2005年8月26日

安定は不安定、不安定は安定

 私がサラリーマンをしていた当時の上司で、現在はある大学で教授をされている方がいる。私の恩人の一人である。この方が、私に教えてくれた言葉で、今とても大切にしている言葉がある。それが、「安定は不安定、不安定は安定」という言葉である。サラリーマン当時に教えていただいたのだが、その時はこの言葉の大切さに気づかなかった。

 今、この言葉の大切さがとてもよくわかる。最初に聞いたときは「安定は不安定、不安定は安定? 禅問答みたいだな。」と思った。「安定は安定、不安定はやっぱり不安定ないのでは?」と思ったものである。当時、サラリーマンは安定の職業と言われていた。ところが、今ではリストラや会社の倒産など不安定な要素が多分にある。リストラや倒産などはなくても、人事異動や、成果主義など、不安定になりうる要素はいくらでも考えられる。

 一方、私のような個人事業主、会社経営者は、・・・もっと不安定だ。やっぱりどう考えてもサラリーマンより不安定だ。「事業」という単位で考えると、これ以上不安定はない。しかし、「生き方」というものに、視野を大きくすると意外と安定しているかもしれないと思う。個人事業主の場合、ある意味で廃業も視野のうちである。他にやりたいことが見つかれば、その新しい事にチャレンジするのは自由である。もともとが揺れている状態だから、その状態が普通、つまり安定の状態なのである。

 サラリーマンの方でも、自分に正直に生きている人を何人も知っている。そういう人は、サラリーマンであっても、自分で考え、揺れた生活を楽しんでいる。
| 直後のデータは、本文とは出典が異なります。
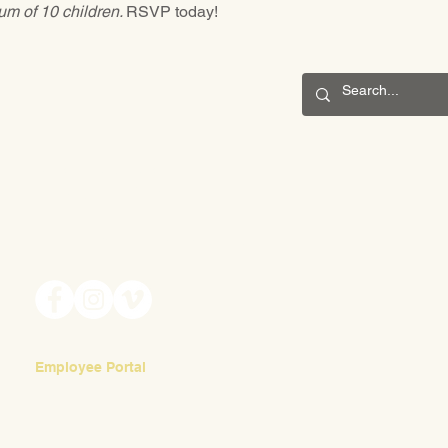
m of 10 children. 
RSVP today!
CONNECT
201 S. Winebiddle St.
Pittsburgh, PA 15224
Email:
info@waldorfpittsburgh.org
Employee Portal
Login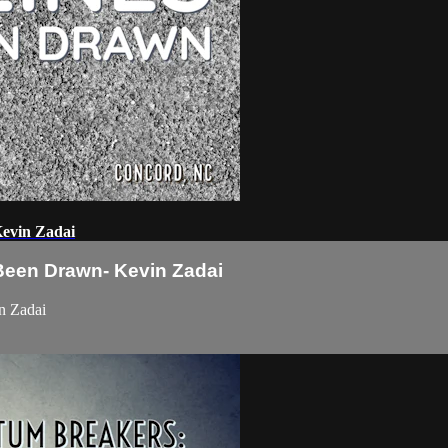
evin Zadai
een Drawn- Kevin Zadai
n Zadai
そういう人も、やはり揺れている状態が普通なので、それが安定の状態なのである。ただ、会社に属して、今後もその状態が続くと想定して人生設計をしている場合、本人に責任がなくても、会社に万が一の事があると、いきなり揺れ始める。この揺れにより、とたんに不安定になってしまう。つまり揺れに慣れていないので、揺れ始めるとその揺れがとても大きなものに感じてしまうと思う。

 この言葉にはもう一つの意味も考えられると思う。今までの話は、サラリーマンと経営者の切り口である。しかしサラリーマンでも、個人事業主、会社経営者でも、「人生が不安定だ」と弱気になる時は共通的に必ずあると思う。そんな時にこの言葉を思い出す。「安定は不安定、不安定は安定」であると。すると不安定の状態を少し距離をおいて見ると、その裏側には安定の要素が必ず隠れていることに気づく。その瞬間は分からなくても、先になって、「今の安定は、あの時の不安定が礎になっている」と思う事がある。つまり「今が不安定でも、その不安定はずっとは続かない」という事である。ずっとは続かないという意味には、「不安定の状態ではなくなる」という意味と、「不安定に慣れてしまう」という意味がある。「不安定な、不透明な境遇で辛い」と思っても、それは長くは続かないはずである。

  「安定は不安定、不安定は安定」という私が大切にしている言葉と、その2つの意味について紹介させていただいた。